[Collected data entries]

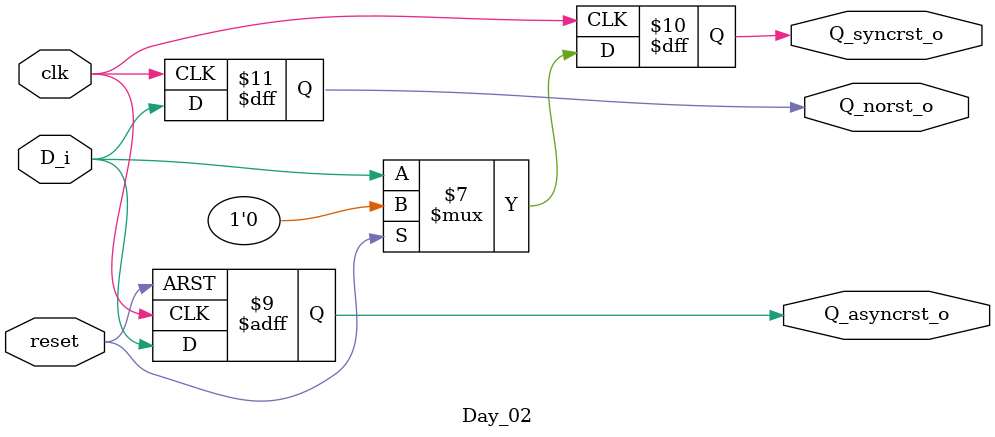
<source format=v>
`timescale 1ns / 1ps

//Flavours of D Flip Flop
module Day_02(
input clk,reset,
input D_i,
output reg Q_norst_o,
output reg Q_syncrst_o,
output reg Q_asyncrst_o
    );
    
    always @(posedge clk)
     begin
       Q_norst_o <= D_i;
     end
    
  always @(posedge clk)
   begin
    if(reset==1'b1)
    begin
    Q_syncrst_o<= 1'b0;
    end
    else
    begin
    Q_syncrst_o<=D_i;
    end
   end
    
    
  always @(posedge clk or posedge reset)
   begin
     if(reset==1'b1)
    begin
    Q_asyncrst_o<= 1'b0;
    end
    else
    begin
    Q_asyncrst_o<=D_i;
    end
   end
    
endmodule

</source>
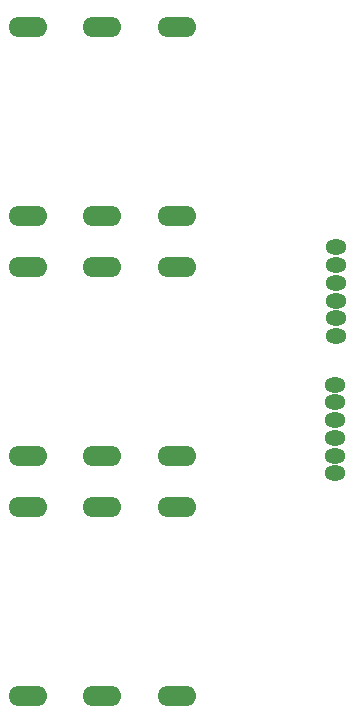
<source format=gts>
G04*
G04 #@! TF.GenerationSoftware,Altium Limited,Altium Designer,21.8.1 (53)*
G04*
G04 Layer_Color=8388736*
%FSLAX25Y25*%
%MOIN*%
G70*
G04*
G04 #@! TF.SameCoordinates,10585E3A-A503-4201-9872-C8A2A9F9218C*
G04*
G04*
G04 #@! TF.FilePolarity,Negative*
G04*
G01*
G75*
%ADD13O,0.12998X0.06699*%
%ADD14O,0.07099X0.05131*%
D13*
X333394Y357400D02*
D03*
Y420392D02*
D03*
X358197Y357400D02*
D03*
X383000D02*
D03*
Y420392D02*
D03*
X358197D02*
D03*
X333397Y277500D02*
D03*
Y340492D02*
D03*
X358200Y277500D02*
D03*
X383003D02*
D03*
Y340492D02*
D03*
X358200D02*
D03*
X333394Y197508D02*
D03*
Y260500D02*
D03*
X358197Y197508D02*
D03*
X383000D02*
D03*
Y260500D02*
D03*
X358197D02*
D03*
D14*
X435900Y301200D02*
D03*
Y295294D02*
D03*
Y289389D02*
D03*
Y283484D02*
D03*
Y277578D02*
D03*
Y271673D02*
D03*
X436000Y346927D02*
D03*
Y341022D02*
D03*
Y335117D02*
D03*
Y329211D02*
D03*
Y323306D02*
D03*
Y317400D02*
D03*
M02*

</source>
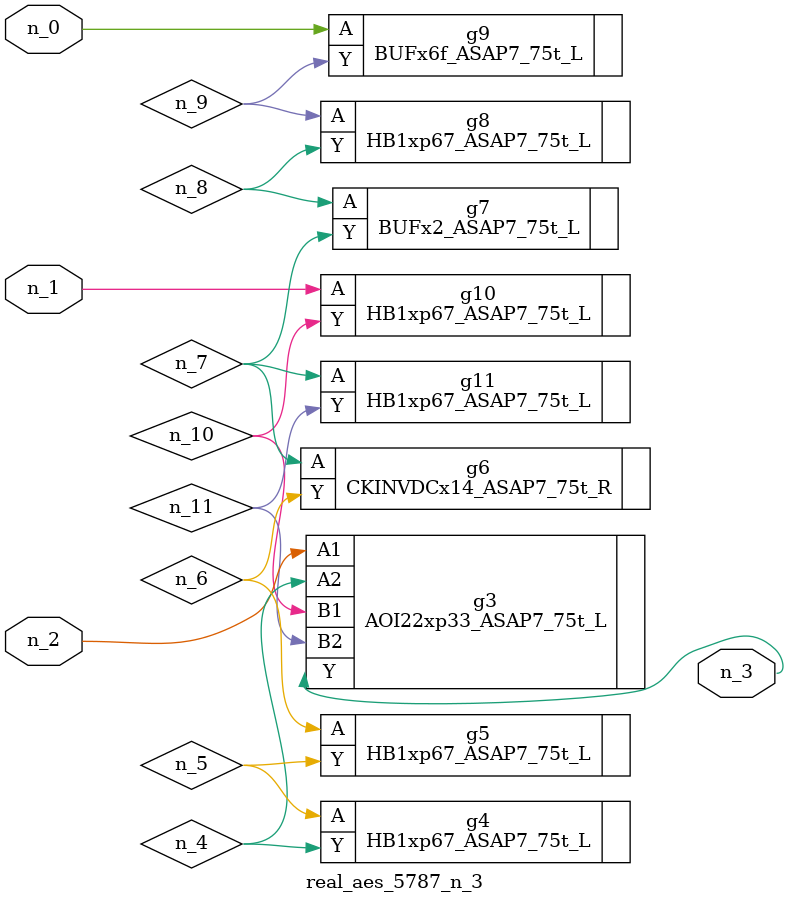
<source format=v>
module real_aes_5787_n_3 (n_0, n_2, n_1, n_3);
input n_0;
input n_2;
input n_1;
output n_3;
wire n_4;
wire n_5;
wire n_7;
wire n_8;
wire n_6;
wire n_9;
wire n_10;
wire n_11;
BUFx6f_ASAP7_75t_L g9 ( .A(n_0), .Y(n_9) );
HB1xp67_ASAP7_75t_L g10 ( .A(n_1), .Y(n_10) );
AOI22xp33_ASAP7_75t_L g3 ( .A1(n_2), .A2(n_4), .B1(n_10), .B2(n_11), .Y(n_3) );
HB1xp67_ASAP7_75t_L g4 ( .A(n_5), .Y(n_4) );
HB1xp67_ASAP7_75t_L g5 ( .A(n_6), .Y(n_5) );
CKINVDCx14_ASAP7_75t_R g6 ( .A(n_7), .Y(n_6) );
HB1xp67_ASAP7_75t_L g11 ( .A(n_7), .Y(n_11) );
BUFx2_ASAP7_75t_L g7 ( .A(n_8), .Y(n_7) );
HB1xp67_ASAP7_75t_L g8 ( .A(n_9), .Y(n_8) );
endmodule
</source>
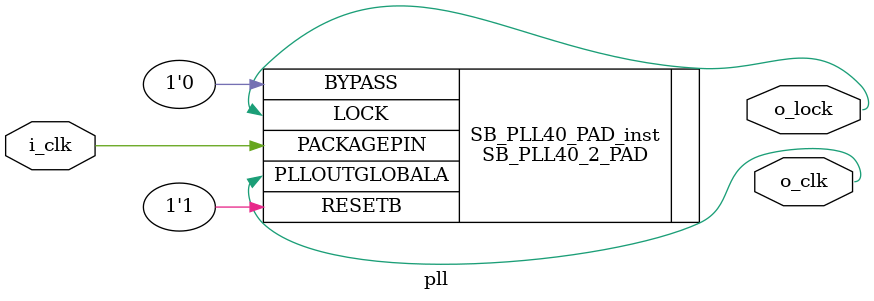
<source format=v>
module pll (
    input i_clk,
    output o_clk,
    output o_lock
);
    // Generated by icepll -i 12 -o 20

    // F_PLLIN:    12.000 MHz (given)
    // F_PLLOUT:   40.000 MHz (requested)
    // F_PLLOUT:   39.750 MHz (achieved)

    // FEEDBACK: SIMPLE
    // F_PFD:   12.000 MHz
    // F_VCO:  636.000 MHz

    // DIVR:  0 (4'b0000)
    // DIVF: 52 (7'b0110100)
    // DIVQ:  5 (3'b100)

    // FILTER_RANGE: 1 (3'b001)

    // Phase locked loop
    SB_PLL40_2_PAD #(
    .FEEDBACK_PATH("SIMPLE"),
    .DIVR(4'b0000),
    .DIVF(7'b0110100),
    .DIVQ(3'b100),
    .FILTER_RANGE(3'b001)
    ) SB_PLL40_PAD_inst (
        .LOCK(o_lock),
        .RESETB(1'b1),
        .BYPASS(1'b0),
        .PACKAGEPIN(i_clk),
        .PLLOUTGLOBALA(o_clk)
    );

endmodule

</source>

◆ Brief ◆
Restate word for word only the lines from where the entries begin through the one with "HB1xp67_ASAP7_75t_L g10 ( .A(n_1), .Y(n_10)"; omit the pictures.

◆ Result for this task ◆
<source format=v>
`timescale 1ns / 1ps

//Flavours of D Flip Flop
module Day_02(
input clk,reset,
input D_i,
output reg Q_norst_o,
output reg Q_syncrst_o,
output reg Q_asyncrst_o
    );
    
    always @(posedge clk)
     begin
       Q_norst_o <= D_i;
     end
    
  always @(posedge clk)
   begin
    if(reset==1'b1)
    begin
    Q_syncrst_o<= 1'b0;
    end
    else
    begin
    Q_syncrst_o<=D_i;
    end
   end
    
    
  always @(posedge clk or posedge reset)
   begin
     if(reset==1'b1)
    begin
    Q_asyncrst_o<= 1'b0;
    end
    else
    begin
    Q_asyncrst_o<=D_i;
    end
   end
    
endmodule

</source>
<source format=gts>
G04*
G04 #@! TF.GenerationSoftware,Altium Limited,Altium Designer,21.8.1 (53)*
G04*
G04 Layer_Color=8388736*
%FSLAX25Y25*%
%MOIN*%
G70*
G04*
G04 #@! TF.SameCoordinates,10585E3A-A503-4201-9872-C8A2A9F9218C*
G04*
G04*
G04 #@! TF.FilePolarity,Negative*
G04*
G01*
G75*
%ADD13O,0.12998X0.06699*%
%ADD14O,0.07099X0.05131*%
D13*
X333394Y357400D02*
D03*
Y420392D02*
D03*
X358197Y357400D02*
D03*
X383000D02*
D03*
Y420392D02*
D03*
X358197D02*
D03*
X333397Y277500D02*
D03*
Y340492D02*
D03*
X358200Y277500D02*
D03*
X383003D02*
D03*
Y340492D02*
D03*
X358200D02*
D03*
X333394Y197508D02*
D03*
Y260500D02*
D03*
X358197Y197508D02*
D03*
X383000D02*
D03*
Y260500D02*
D03*
X358197D02*
D03*
D14*
X435900Y301200D02*
D03*
Y295294D02*
D03*
Y289389D02*
D03*
Y283484D02*
D03*
Y277578D02*
D03*
Y271673D02*
D03*
X436000Y346927D02*
D03*
Y341022D02*
D03*
Y335117D02*
D03*
Y329211D02*
D03*
Y323306D02*
D03*
Y317400D02*
D03*
M02*

</source>
<source format=v>
module real_aes_5787_n_3 (n_0, n_2, n_1, n_3);
input n_0;
input n_2;
input n_1;
output n_3;
wire n_4;
wire n_5;
wire n_7;
wire n_8;
wire n_6;
wire n_9;
wire n_10;
wire n_11;
BUFx6f_ASAP7_75t_L g9 ( .A(n_0), .Y(n_9) );
HB1xp67_ASAP7_75t_L g10 ( .A(n_1), .Y(n_10) );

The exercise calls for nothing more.